Royal Veterinary College launches poultry research hubs

Leading research institution the Royal Veterinary College (RVC) has announced the launch of the UKRI GCRF One Health Poultry Hub. The hub is backed by the Global Challenges Research Fund of UK Research & Innovation. 

The GCRF One Health Poultry Hub will address the need to meet rising demand for poultry meat and eggs in developing countries, while minimising risk to international public health. Population growth is driving global demand for poultry, meat and egg production; this unfortunately creates conditions in which animal diseases can spread to humans (‘zoonoses’). These include bacterial food poisoning and strains with avian influenza with epidemic or pandemic potential. The GCRF One Health Poultry Hub will adopt a ‘One Health’ approach to the issue of combatting animal-to-human diseases by bringing together a team of laboratory, clinical, veterinary and social scientists. This team will test and evaluate novel interventions.

The need for safe poultry production is most urgent in South and South East Asia, so the RVC and its partners will then use their local networks in these regions to put its positive research to immediate use.  

GCRF One Health Poultry Hub Director Professor Fiona Tomley of the RVC said: “I am privileged and delighted to lead this exciting partnership. The enthusiasm and engagement of our diverse team gives me confidence that we will succeed in assisting the development of policies for environmental, economic and social sustainability of poultry production systems and reduce threats to human and animal health and welfare.”

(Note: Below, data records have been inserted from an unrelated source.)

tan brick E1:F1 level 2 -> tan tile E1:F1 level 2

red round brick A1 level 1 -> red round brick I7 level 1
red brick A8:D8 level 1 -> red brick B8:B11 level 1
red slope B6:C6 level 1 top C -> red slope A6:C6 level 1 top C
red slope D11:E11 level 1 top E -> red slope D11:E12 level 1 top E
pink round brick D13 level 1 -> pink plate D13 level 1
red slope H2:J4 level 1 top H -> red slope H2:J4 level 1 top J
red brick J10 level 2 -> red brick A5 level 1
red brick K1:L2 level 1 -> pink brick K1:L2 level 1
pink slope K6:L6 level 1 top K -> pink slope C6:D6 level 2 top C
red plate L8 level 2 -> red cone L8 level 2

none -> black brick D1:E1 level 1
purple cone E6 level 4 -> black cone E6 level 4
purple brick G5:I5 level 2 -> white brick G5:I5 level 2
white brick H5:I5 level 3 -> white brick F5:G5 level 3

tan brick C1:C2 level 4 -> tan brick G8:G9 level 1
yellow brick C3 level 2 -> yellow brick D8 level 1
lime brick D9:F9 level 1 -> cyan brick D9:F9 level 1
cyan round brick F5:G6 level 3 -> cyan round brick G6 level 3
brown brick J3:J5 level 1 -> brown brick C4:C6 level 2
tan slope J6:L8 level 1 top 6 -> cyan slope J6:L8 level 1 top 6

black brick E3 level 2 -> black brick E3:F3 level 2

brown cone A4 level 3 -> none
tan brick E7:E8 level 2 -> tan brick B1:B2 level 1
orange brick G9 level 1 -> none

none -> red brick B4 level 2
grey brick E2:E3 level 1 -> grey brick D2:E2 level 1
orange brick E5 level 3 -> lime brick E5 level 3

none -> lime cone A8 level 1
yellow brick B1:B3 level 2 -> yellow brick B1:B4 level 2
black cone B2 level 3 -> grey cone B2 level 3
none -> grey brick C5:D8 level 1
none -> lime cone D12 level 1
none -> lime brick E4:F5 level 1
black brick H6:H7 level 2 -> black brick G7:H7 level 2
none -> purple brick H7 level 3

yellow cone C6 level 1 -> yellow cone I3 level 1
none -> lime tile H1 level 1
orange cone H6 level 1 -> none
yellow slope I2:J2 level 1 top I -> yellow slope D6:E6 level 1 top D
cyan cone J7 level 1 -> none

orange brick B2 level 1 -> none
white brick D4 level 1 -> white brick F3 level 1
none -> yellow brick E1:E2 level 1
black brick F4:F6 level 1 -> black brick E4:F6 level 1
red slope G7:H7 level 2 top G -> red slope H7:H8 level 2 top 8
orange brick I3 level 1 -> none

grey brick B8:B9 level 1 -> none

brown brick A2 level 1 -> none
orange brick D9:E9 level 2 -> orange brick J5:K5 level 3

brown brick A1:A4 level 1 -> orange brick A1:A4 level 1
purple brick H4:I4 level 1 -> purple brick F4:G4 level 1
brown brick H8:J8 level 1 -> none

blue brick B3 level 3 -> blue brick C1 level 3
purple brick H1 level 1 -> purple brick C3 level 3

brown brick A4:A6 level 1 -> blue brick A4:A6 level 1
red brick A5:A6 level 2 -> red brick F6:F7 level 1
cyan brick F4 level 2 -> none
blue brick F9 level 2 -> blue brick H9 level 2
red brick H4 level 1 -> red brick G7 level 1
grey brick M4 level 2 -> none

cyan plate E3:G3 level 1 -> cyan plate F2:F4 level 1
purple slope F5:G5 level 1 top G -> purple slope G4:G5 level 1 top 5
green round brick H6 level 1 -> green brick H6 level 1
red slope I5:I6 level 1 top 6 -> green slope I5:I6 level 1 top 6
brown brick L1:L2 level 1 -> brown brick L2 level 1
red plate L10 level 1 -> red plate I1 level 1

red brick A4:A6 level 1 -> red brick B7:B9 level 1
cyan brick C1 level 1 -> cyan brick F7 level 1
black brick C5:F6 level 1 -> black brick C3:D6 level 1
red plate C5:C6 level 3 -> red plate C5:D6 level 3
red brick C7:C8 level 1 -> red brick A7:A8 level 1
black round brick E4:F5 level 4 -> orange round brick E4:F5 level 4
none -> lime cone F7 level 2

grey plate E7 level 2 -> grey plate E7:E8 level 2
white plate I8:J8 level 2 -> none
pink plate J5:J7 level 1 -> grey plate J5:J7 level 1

Professor Stuart Reid CBE, Principal of the RVC, said: “The Royal Veterinary College is truly honoured to be leading this international interdisciplinary partnership addressing such important global issues as food security and public health associated with intensification of poultry production. The opportunity the award of this Hub creates for our collaborative research to have impact on human health, animal welfare and the problem of antimicrobial resistance is an incredibly exciting one which we intend to exploit to the full.”